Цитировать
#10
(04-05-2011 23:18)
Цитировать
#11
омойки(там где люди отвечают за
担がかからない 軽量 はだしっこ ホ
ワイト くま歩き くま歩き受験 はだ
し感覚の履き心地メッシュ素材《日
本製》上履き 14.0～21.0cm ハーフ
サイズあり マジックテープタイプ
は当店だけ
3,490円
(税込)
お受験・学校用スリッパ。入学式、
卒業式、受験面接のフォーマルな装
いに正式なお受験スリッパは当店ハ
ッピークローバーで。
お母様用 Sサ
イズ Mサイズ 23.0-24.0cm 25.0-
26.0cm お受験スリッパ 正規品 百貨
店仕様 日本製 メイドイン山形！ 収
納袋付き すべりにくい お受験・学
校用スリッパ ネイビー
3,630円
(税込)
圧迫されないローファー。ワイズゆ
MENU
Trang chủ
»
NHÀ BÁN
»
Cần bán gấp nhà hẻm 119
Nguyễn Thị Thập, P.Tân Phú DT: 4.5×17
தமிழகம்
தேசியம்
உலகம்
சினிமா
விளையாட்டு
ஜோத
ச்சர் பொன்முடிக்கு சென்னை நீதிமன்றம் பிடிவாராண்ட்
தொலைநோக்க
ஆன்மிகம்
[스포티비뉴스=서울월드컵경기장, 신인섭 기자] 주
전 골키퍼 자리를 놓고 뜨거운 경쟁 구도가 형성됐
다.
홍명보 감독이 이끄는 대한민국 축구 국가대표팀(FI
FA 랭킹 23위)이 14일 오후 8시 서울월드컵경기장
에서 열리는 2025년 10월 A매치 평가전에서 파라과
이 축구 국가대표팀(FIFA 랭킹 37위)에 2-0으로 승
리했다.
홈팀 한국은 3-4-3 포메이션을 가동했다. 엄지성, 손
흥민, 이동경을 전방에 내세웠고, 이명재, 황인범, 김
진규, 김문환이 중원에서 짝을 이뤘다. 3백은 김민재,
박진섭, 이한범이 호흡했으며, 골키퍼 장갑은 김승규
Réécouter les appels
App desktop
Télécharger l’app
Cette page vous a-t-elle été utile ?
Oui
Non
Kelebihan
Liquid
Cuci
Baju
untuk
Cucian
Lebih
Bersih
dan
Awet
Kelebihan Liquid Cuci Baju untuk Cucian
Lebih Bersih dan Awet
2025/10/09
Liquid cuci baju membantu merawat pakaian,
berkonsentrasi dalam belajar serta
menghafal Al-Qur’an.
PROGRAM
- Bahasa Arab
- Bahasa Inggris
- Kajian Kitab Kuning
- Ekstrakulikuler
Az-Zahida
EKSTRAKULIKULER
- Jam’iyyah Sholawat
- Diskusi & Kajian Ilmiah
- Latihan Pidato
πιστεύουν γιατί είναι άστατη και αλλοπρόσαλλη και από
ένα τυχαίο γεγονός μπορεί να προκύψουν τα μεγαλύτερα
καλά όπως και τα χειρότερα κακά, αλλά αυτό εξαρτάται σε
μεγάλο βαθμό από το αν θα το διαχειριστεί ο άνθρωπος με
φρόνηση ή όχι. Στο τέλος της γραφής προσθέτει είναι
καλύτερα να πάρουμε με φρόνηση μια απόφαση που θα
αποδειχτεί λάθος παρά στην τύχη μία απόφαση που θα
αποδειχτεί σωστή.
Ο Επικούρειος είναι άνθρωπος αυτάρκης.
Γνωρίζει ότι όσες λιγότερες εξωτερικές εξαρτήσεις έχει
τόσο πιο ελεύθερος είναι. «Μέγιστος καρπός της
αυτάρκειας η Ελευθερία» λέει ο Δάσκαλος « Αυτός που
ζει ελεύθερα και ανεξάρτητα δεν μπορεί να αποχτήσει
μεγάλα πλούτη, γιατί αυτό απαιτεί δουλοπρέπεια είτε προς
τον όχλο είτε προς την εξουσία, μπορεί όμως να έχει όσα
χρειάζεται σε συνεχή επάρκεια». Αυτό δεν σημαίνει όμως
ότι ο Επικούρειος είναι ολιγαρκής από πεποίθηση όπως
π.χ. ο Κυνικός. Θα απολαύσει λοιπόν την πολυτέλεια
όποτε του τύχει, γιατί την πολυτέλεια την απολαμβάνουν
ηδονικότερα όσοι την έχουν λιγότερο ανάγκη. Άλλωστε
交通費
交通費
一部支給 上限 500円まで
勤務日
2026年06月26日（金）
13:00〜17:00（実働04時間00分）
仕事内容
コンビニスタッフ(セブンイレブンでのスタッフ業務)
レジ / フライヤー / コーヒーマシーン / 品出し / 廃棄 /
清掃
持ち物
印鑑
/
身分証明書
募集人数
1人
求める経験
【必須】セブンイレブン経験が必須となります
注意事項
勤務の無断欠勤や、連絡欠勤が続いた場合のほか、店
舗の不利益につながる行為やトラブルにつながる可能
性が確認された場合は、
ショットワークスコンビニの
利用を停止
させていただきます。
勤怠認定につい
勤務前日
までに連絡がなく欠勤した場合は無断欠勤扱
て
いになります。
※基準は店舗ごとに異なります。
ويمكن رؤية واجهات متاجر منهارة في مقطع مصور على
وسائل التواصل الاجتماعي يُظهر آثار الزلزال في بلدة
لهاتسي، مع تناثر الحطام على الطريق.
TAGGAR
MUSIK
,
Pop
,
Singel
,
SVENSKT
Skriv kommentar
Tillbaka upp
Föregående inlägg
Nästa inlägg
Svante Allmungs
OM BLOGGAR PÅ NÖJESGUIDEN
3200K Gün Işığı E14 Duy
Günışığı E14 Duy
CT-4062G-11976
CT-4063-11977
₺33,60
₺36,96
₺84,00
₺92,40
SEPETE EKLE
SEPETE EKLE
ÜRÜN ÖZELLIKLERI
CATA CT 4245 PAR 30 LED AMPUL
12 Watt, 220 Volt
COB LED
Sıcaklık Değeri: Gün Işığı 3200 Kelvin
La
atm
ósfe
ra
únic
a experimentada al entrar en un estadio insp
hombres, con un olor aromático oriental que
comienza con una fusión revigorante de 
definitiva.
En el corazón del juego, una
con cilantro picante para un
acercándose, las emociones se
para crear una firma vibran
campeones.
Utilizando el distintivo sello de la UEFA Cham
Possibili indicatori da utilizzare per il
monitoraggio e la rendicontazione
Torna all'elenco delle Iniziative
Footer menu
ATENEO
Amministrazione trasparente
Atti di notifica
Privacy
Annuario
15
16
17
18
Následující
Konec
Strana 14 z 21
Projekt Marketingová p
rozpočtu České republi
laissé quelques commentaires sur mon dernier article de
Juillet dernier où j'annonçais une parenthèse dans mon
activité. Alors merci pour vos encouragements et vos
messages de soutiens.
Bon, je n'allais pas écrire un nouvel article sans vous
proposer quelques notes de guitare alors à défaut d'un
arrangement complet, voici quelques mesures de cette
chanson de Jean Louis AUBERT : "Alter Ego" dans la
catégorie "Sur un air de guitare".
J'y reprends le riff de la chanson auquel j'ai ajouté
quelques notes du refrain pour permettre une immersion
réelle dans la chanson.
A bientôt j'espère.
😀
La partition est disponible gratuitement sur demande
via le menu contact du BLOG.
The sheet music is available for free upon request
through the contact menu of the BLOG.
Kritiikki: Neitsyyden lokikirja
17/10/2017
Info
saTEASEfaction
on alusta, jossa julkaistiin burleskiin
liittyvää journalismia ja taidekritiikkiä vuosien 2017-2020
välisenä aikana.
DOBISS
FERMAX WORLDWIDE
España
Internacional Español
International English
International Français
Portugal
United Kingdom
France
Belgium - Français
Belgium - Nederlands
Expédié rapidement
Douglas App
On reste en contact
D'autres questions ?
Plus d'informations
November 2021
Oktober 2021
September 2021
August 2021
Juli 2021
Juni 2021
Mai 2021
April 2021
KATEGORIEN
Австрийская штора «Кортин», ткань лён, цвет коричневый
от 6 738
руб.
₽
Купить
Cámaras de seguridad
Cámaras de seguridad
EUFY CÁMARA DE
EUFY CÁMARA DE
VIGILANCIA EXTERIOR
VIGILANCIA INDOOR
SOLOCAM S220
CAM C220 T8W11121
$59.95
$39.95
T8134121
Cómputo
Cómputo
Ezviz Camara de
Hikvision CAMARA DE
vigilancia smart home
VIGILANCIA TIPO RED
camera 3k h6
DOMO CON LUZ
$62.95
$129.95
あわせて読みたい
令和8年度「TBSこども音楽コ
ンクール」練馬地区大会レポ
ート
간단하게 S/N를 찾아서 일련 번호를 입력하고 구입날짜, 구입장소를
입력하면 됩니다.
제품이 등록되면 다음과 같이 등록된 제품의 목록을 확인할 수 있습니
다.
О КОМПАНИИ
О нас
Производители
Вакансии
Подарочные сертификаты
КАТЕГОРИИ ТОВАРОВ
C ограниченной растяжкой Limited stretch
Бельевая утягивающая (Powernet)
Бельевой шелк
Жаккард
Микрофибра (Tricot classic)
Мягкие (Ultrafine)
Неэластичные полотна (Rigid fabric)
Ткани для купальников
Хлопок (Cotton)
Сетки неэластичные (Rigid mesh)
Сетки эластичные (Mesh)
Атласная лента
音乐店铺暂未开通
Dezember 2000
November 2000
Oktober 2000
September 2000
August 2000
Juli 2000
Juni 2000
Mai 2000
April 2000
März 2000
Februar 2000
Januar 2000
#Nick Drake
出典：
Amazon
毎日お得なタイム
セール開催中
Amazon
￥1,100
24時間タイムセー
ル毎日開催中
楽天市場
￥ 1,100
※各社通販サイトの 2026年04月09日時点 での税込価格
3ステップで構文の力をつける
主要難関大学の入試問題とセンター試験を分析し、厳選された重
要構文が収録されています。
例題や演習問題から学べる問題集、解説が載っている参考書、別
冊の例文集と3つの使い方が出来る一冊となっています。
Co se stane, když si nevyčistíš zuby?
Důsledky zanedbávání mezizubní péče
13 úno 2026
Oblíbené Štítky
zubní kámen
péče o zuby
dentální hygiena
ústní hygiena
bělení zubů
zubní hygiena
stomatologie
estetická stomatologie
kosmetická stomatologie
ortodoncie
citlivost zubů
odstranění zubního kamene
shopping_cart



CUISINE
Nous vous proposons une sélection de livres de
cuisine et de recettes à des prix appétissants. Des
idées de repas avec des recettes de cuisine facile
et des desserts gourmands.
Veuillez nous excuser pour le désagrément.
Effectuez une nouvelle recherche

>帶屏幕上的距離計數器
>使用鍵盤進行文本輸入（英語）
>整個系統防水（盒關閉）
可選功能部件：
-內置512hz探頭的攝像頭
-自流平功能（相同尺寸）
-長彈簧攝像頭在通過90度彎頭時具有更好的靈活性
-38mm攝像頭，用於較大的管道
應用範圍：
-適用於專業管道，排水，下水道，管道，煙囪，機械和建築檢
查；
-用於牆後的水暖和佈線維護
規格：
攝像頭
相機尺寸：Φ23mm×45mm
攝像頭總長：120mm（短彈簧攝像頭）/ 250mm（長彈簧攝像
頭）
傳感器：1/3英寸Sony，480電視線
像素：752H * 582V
════════
> THE TASK
Copy each line above where the string "Belgium" occurs.

> REPLY
Belgium - Français
Belgium - Nederlands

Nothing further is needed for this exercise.